Here is my basis 8 pointer shot last season, my manager put a few holes in the wall hanging it while I was gone. And this is the guy running my business??? Hoping to shoot a 10 pointer plus this year, these 8's are killing me, it's my life story. He is a 150B&C, an equivalent 10 would close the gap on 170. The ranch has produce 180's and a 190, the ranch hand says he saw a 200 plus last season. This is my second season on this particular ranch.


----------



## sotol buster (Oct 7, 2007)

Awesome deer.
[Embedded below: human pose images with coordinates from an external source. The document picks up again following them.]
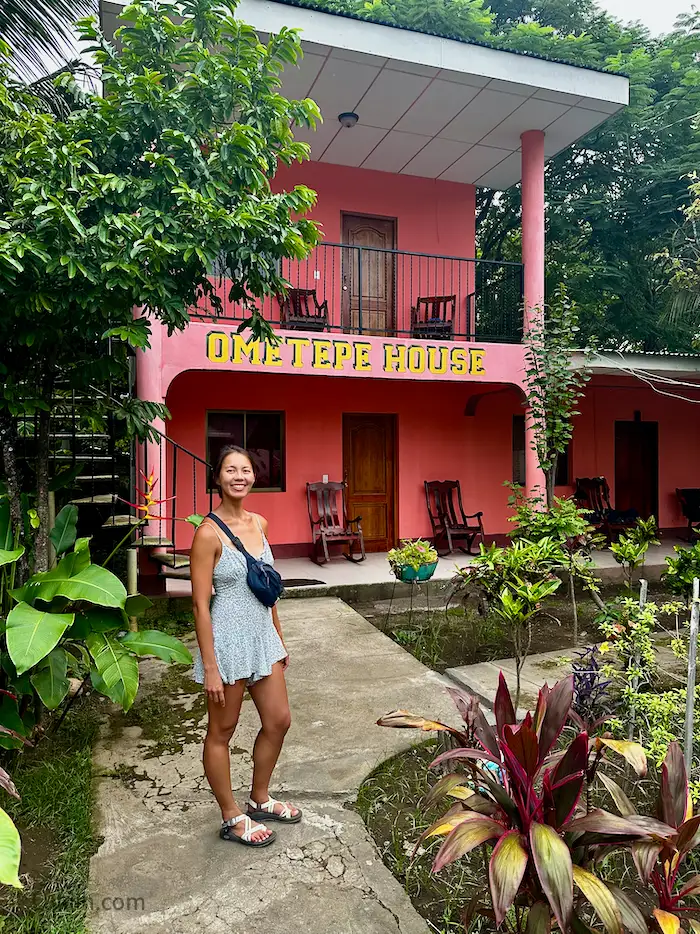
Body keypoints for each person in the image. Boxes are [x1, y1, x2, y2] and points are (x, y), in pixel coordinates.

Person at [190, 444, 301, 847]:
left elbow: (267, 587)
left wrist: (278, 637)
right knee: (222, 731)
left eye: (246, 470)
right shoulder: (207, 534)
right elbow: (201, 606)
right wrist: (212, 667)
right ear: (217, 478)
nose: (239, 476)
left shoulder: (260, 523)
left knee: (278, 720)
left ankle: (259, 798)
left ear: (254, 476)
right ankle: (231, 815)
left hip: (262, 639)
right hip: (228, 644)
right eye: (230, 470)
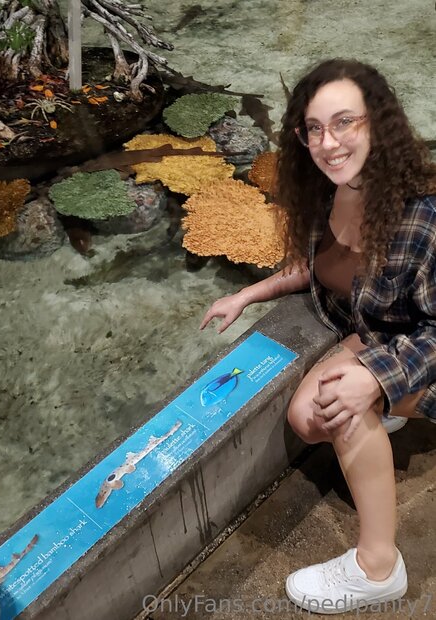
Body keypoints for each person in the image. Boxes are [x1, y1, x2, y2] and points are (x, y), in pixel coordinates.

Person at [200, 58, 436, 614]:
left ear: (378, 123)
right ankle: (384, 411)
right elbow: (321, 264)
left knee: (340, 406)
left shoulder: (423, 216)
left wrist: (375, 380)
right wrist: (246, 294)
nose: (328, 143)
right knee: (308, 418)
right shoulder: (330, 191)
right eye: (314, 128)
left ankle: (379, 568)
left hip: (419, 351)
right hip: (378, 333)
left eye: (344, 122)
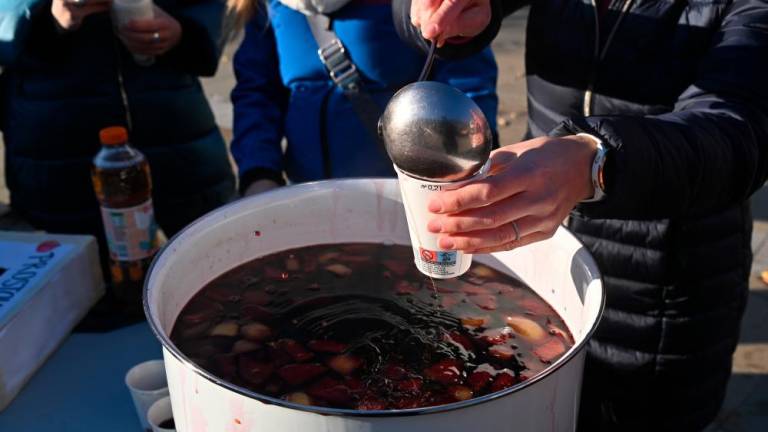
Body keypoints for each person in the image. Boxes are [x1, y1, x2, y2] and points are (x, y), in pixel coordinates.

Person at [395, 0, 768, 430]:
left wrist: (597, 162)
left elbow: (741, 132)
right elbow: (414, 16)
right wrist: (437, 12)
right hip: (534, 263)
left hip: (660, 295)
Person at [0, 0, 236, 327]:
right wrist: (39, 18)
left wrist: (186, 30)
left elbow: (213, 8)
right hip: (56, 147)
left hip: (177, 136)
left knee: (213, 298)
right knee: (76, 317)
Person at [228, 0, 499, 196]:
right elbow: (257, 93)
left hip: (410, 196)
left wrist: (468, 169)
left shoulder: (421, 5)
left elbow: (466, 87)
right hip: (306, 194)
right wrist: (259, 173)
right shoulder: (268, 7)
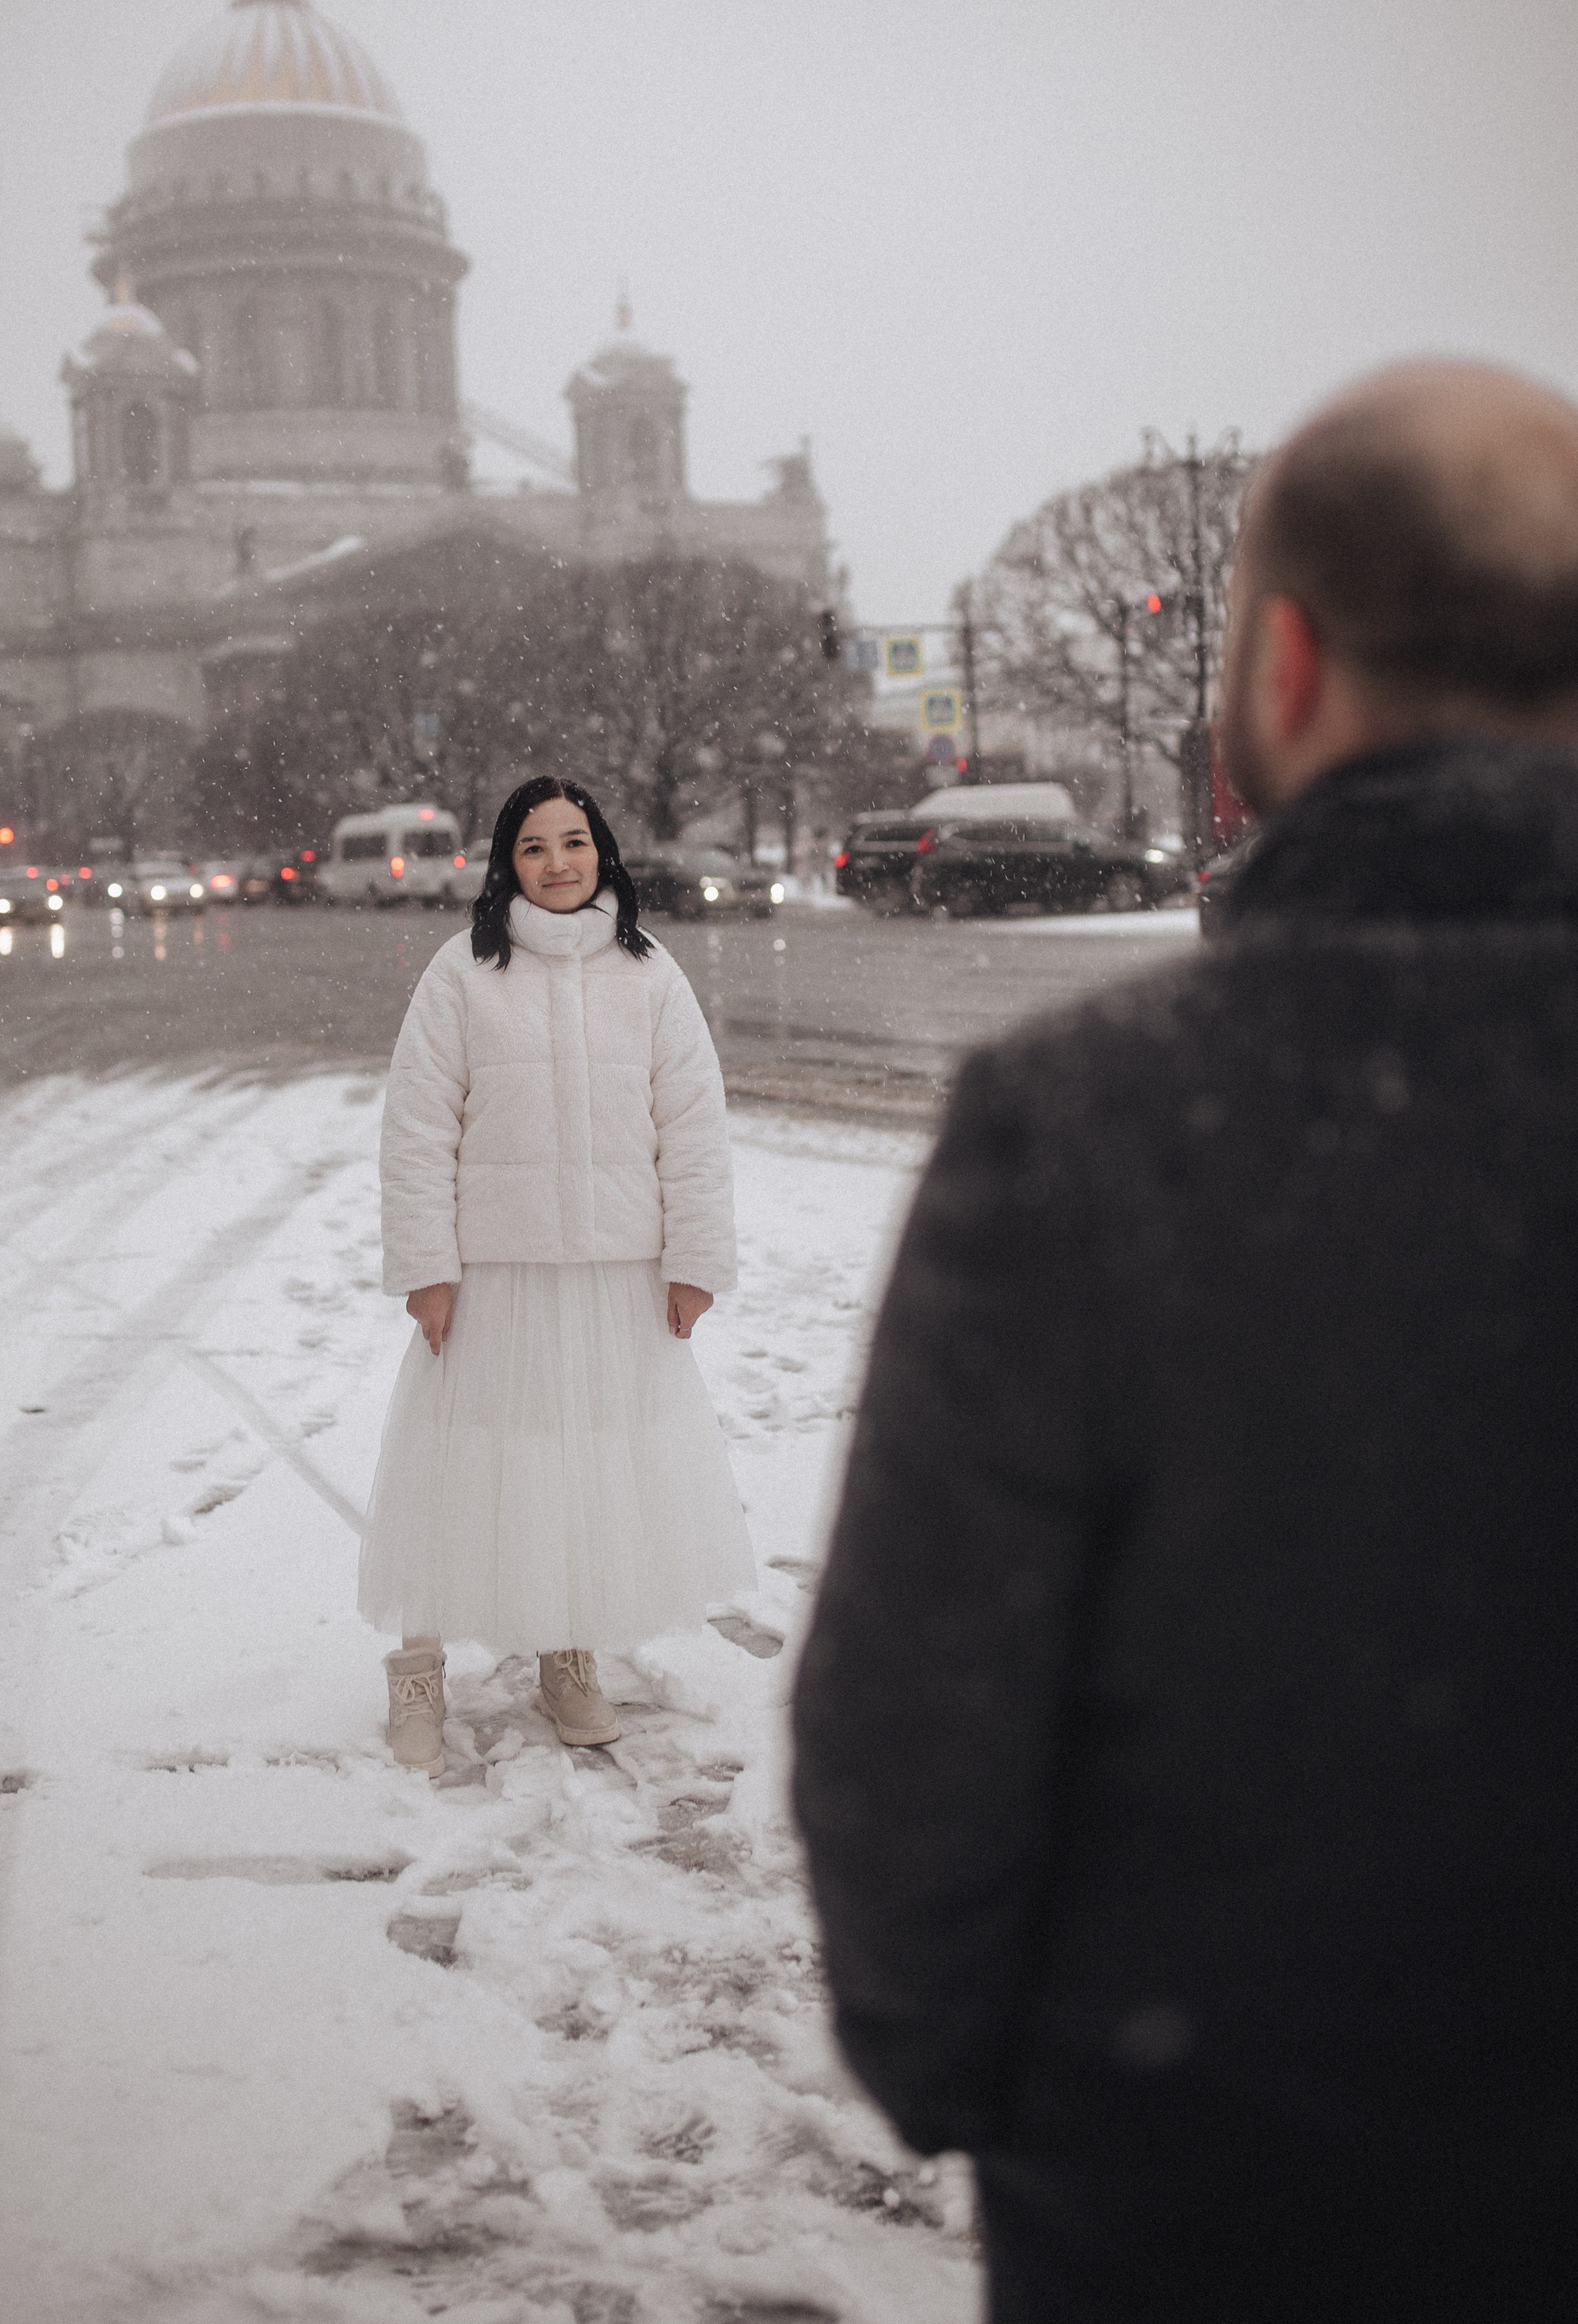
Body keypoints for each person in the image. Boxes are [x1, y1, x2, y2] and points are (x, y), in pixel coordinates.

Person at [791, 360, 1578, 2320]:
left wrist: (1008, 2096)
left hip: (1213, 2198)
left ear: (1286, 670)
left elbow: (916, 1738)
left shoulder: (1084, 1128)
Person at [360, 773, 754, 1775]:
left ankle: (564, 1652)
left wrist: (695, 1261)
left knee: (575, 1467)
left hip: (617, 1271)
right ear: (509, 865)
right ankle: (418, 1668)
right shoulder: (462, 973)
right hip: (493, 1273)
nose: (559, 863)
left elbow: (695, 1129)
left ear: (602, 851)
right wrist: (427, 1270)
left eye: (574, 842)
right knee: (462, 1463)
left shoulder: (651, 973)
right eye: (535, 847)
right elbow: (416, 1130)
It must be 2 cool to shoot one with a stick. Don't ever let your manager get a gun in his hands Thanks for the pics.


----------



## Bucksnort (Jun 29, 2004)

Wow, boy he sure is heavy. Nice taxi work. Who did it?


----------



## gspmike (Sep 14, 2005)

Where is Kansas?


----------



## Josh5 (Jun 27, 2007)

8pt or not.....i would have shot him as well. 
Not many can say they have a 150 inch 8 pt.
I remember your earlier post, you were right the field pic doesn't do him justice.
Congrats.


----------



## cpthook (Jan 16, 2008)

He was shot in Comanche County Ks, Lone Star Taxidermy. Sorry for the late reply.


----------



## elkarcher (Jun 5, 2006)

Great looking mount. Thats a heck of an 8 point.


----------